The inflexible nature of the CD-ROM - once the catalog is created, there's no way to change it - caused the failure of the last CD-ROM catalogs. Unlike the Internet, CD-ROMs printed weeks or months earlier can't say what inventory a store has available now. And with the arrival of fatter broadband pipes promising even faster Internet communications within two years, anything less than real-time communications seems out of fashion.
Internet Plus says it has added a feature that lets users update the product listings through the Internet in advance of buying, or automatically as the transaction closes. The shopping is faster and more secure, Internet Plus' Hints adds. Consumers don't need to wait for download times or Internet congestion to clear before they see pictures of the merchandise. Once the order is compiled, the CD-ROM logs in to a virtual private network. The shopper doesn't even need an Internet service provider, just a modem, he says.
Cooperstein doesn't believe these advances will let CD-ROMs catch up with the Net. Though the technology might have some value to retailers that want a controlled marketing device, he doesn't quite see it as the revolutionary advance that its backers describe.

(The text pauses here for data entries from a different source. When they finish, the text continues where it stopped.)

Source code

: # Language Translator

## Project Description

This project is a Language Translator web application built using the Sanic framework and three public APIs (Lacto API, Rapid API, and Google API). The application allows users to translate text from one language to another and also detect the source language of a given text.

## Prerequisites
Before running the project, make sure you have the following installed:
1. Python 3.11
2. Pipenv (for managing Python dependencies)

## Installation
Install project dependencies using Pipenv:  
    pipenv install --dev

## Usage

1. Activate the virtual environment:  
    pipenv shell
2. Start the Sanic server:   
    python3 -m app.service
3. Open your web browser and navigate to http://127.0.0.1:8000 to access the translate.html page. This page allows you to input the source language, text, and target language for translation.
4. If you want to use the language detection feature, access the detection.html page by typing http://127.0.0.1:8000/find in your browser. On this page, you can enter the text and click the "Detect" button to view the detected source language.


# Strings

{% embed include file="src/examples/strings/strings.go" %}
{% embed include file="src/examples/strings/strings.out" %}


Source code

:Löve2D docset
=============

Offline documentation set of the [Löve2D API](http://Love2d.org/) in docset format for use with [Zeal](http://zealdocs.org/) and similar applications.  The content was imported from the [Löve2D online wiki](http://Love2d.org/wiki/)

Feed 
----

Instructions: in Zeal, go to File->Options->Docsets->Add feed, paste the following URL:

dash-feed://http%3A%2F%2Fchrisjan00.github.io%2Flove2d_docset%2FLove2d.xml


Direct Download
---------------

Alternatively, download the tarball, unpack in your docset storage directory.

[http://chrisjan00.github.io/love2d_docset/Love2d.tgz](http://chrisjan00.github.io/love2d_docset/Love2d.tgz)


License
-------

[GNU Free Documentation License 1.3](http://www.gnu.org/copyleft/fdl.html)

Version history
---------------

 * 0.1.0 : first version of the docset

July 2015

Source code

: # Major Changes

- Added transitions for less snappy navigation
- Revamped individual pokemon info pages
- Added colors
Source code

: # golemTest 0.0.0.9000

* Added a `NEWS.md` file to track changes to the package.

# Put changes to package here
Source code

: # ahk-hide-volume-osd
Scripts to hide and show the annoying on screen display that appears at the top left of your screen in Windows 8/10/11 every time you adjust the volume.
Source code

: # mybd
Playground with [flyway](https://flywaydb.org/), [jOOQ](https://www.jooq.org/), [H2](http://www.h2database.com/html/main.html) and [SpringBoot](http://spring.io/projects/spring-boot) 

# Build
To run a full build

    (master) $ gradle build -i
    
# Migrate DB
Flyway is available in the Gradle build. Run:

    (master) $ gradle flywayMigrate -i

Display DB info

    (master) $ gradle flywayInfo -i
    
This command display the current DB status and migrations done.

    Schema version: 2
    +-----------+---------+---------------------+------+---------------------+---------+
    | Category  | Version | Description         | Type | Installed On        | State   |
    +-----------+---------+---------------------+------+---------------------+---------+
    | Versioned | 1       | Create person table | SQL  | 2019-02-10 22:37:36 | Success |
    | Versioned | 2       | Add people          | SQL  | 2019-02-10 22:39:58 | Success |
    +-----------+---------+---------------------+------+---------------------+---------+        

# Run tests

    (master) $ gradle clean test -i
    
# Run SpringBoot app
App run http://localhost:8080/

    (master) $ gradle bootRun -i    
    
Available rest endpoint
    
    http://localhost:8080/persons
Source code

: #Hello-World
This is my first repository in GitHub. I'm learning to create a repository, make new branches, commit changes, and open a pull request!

"It feels like one step backwards," he says. "It sounds more like an alternative to print catalog vs. an alternative to the Web. Most people are migrating to the Web, which is more flexible and real-time."

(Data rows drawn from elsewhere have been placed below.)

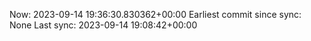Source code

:Now: 2023-09-14 19:36:30.830362+00:00 Earliest commit since sync: None Last sync: 2023-09-14 19:08:42+00:00
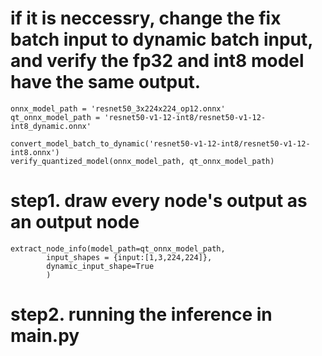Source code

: # if it is neccessry, change the fix batch input to dynamic batch input, and verify the fp32 and int8 model have the same output.
    onnx_model_path = 'resnet50_3x224x224_op12.onnx'
    qt_onnx_model_path = 'resnet50-v1-12-int8/resnet50-v1-12-int8_dynamic.onnx'

    convert_model_batch_to_dynamic('resnet50-v1-12-int8/resnet50-v1-12-int8.onnx')
    verify_quantized_model(onnx_model_path, qt_onnx_model_path)


# step1. draw every node's output as an output node
    extract_node_info(model_path=qt_onnx_model_path,
            input_shapes = {input:[1,3,224,224]},
            dynamic_input_shape=True
            )


# step2. running the inference in main.py

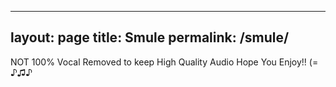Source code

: 
---
layout: page
title: Smule
permalink: /smule/
---

NOT 100% Vocal Removed to keep High Quality Audio
Hope You Enjoy!! (=
♪♫♪


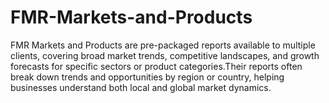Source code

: # FMR-Markets-and-Products
FMR Markets and Products are pre-packaged reports available to multiple clients, covering broad market trends, competitive landscapes, and growth forecasts for specific sectors or product categories.Their reports often break down trends and opportunities by region or country, helping businesses understand both local and global market dynamics.
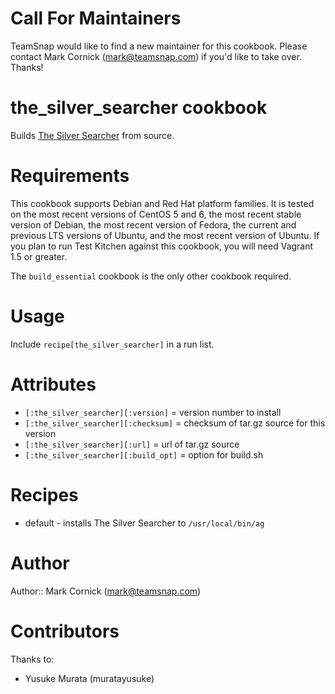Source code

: # Call For Maintainers

TeamSnap would like to find a new maintainer for this cookbook. Please
contact Mark Cornick (<mark@teamsnap.com>) if you'd like to take over.
Thanks!

# the_silver_searcher cookbook

Builds [The Silver Searcher](https://github.com/ggreer/the_silver_searcher)
from source.

# Requirements

This cookbook supports Debian and Red Hat platform families. It is
tested on the most recent versions of CentOS 5 and 6, the most recent
stable version of Debian, the most recent version of Fedora, the current
and previous LTS versions of Ubuntu, and the most recent version of
Ubuntu. If you plan to run Test Kitchen against this cookbook, you will
need Vagrant 1.5 or greater.

The `build_essential` cookbook is the only other cookbook required.

# Usage

Include `recipe[the_silver_searcher]` in a run list.

# Attributes

* `[:the_silver_searcher][:version]` = version number to install
* `[:the_silver_searcher][:checksum]` = checksum of tar.gz source for this version
* `[:the_silver_searcher][:url]` = url of tar.gz source
* `[:the_silver_searcher][:build_opt]` = option for build.sh

# Recipes

* default - installs The Silver Searcher to `/usr/local/bin/ag`

# Author

Author:: Mark Cornick (<mark@teamsnap.com>)

# Contributors

Thanks to:

* Yusuke Murata (muratayusuke)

That's actually a disadvantage of the broadband Net, says Bob May, president of Tempo, an Atlanta company that creates CD-ROM promotions and is working with Internet Plus. May says broadband will bring faster speeds initially, and then congestion will return as sites fill the pipeline with new, richer and more bandwidth-intensive content.
"I think it will bring the mess of the Internet to people faster," May says. CD-ROMs "will allow people to get focus on their lives."
Early CD-ROM catalogs also failed because people weren't familiar with them or because unfamiliar companies issued the CD-ROMs, a point that Cooperstein acknowledges. Now the CD-ROM-spinners think the time is ripe to try again.
"Back then it was kind of pioneering. Now, the public is much more cognizant of the Internet and CD-ROMs," says Andrew Black, vice president of global advertising at DKNY.
Whatever else may be the case, the lowly CD-ROM is increasingly popular with retailers and marketers, which use it to sell products as diverse as golf balls, cell phones, fishing gear and cereal. No one tracks how many CD-ROMs are used for promotional purposes, let alone other uses such as playing music or games, or running software.
May says Tempo, which handled 5 million CD-ROMs in 1997, expects to produce at least 50 million next year.
None of which is to say that people will use the CD-ROMs to buy on the Net. Contradicting the analysts, Marie Claire's Rizzuto points to a survey of readers that the magazine conducted six months ago. "The overwhelming response was yes," she says.
Early signs show that they meant it. Right after the magazine hit the newsstands, Internet Plus recorded 2,600 "updates," indicating that people were trying out the CD-ROMs, Hints says.
And even if the e-commerce engine won't fire up use of promotional CD-ROMs such as catalogs all by themselves, that's not the only market Internet Plus intends to tap, Hints says.
"There's an entire other world of existing CDs," he says. "Three billion were consumed last year. Our application can sit on top of music CDs and movie DVDs and turn them into e-commerce tools. That hasn't been done before."